Michilla
- Location: Mejillones, Antofagasta Region, Chile; 22°40′44.33″S 70°10′11.39″W﻿ / ﻿22.6789806°S 70.1698306°W;
- Products: Copper
- Production: ▲19,900 kTon copper
- Financial year: 2024
- Opened: 1994
- Company: Haldeman Mining

= Michilla =

Copper mine in Chile

The Michilla is an open pit copper mine located in the Atacama Desert of northern Chile. More precisely it lies near the Pacific in the commune of Mejillones in the Antofagasta Region. Mining of copper in the modern Michilla mine started in 1994 and peaked in 1996 with 63,000 metric tons of copper mined that year. The mine was operated by Antofagasta Minerals until December 2015 when its operations were put on hold. That year the mine produced 29,400 metric tons of copper or 5% of Antofagasta Minerals copper produce that year. As Michilla became gradually depleted in 2016 it was sold by Antofagasta Minerals to Haldeman Mining which was to develop it as a medium-scale mine. The years 2016 to 2018 no copper was mined at Michilla. Since the restart of mining in 2019 the amount of copper mined has tended to increase but have remained under the production levels of 2015. A new mining plan was approved in 2023 by authorities allowing for the mine to extend its planned lifetime to 2045.

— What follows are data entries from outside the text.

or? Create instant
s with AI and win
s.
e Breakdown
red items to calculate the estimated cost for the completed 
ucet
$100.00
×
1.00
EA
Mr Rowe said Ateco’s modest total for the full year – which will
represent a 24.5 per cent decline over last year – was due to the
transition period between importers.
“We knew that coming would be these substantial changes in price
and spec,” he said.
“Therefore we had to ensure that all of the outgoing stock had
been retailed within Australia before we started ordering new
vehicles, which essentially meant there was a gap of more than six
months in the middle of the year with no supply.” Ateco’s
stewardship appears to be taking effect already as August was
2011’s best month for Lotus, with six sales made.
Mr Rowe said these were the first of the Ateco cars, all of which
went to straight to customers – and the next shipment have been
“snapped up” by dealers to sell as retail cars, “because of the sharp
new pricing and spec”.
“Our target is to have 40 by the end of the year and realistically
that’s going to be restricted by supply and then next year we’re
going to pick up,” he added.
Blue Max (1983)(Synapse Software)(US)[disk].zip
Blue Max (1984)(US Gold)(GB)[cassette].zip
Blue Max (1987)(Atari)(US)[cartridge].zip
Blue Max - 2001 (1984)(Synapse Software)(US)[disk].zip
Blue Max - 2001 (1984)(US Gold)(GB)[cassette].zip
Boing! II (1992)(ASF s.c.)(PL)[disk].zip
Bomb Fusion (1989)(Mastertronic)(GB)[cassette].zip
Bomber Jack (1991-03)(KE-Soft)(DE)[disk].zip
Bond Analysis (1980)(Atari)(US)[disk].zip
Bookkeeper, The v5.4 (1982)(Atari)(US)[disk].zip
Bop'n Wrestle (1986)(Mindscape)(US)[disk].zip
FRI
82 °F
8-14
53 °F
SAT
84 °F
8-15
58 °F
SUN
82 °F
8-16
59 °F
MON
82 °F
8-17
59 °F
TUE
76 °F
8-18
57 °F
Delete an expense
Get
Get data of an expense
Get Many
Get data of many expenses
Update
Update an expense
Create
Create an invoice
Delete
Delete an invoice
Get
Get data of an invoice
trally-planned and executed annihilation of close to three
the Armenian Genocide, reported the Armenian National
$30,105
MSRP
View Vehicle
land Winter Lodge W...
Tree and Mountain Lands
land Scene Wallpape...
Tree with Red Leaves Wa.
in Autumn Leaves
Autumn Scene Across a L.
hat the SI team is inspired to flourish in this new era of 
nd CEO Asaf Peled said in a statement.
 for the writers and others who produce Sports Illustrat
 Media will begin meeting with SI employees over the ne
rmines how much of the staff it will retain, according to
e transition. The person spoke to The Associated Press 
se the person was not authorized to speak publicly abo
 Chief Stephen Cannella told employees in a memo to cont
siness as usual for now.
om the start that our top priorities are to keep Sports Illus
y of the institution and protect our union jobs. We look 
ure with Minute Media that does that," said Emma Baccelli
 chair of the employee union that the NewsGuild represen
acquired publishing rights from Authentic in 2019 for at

The copper ores of Michilla are emplaced in Jurassic-aged volcanic rocks of La Negra Formation. The ores have been dated to haver formed 164 to 137 million years ago. The orebodies are associated to the traces of the north–south Atacama Fault System.

As a Mesozoic-aged stratabound copper deposit near the Coastal Cordillera the ores Michilla is similar to the deposits of Mantos Blancos, El Soldado and Lo Aguirre.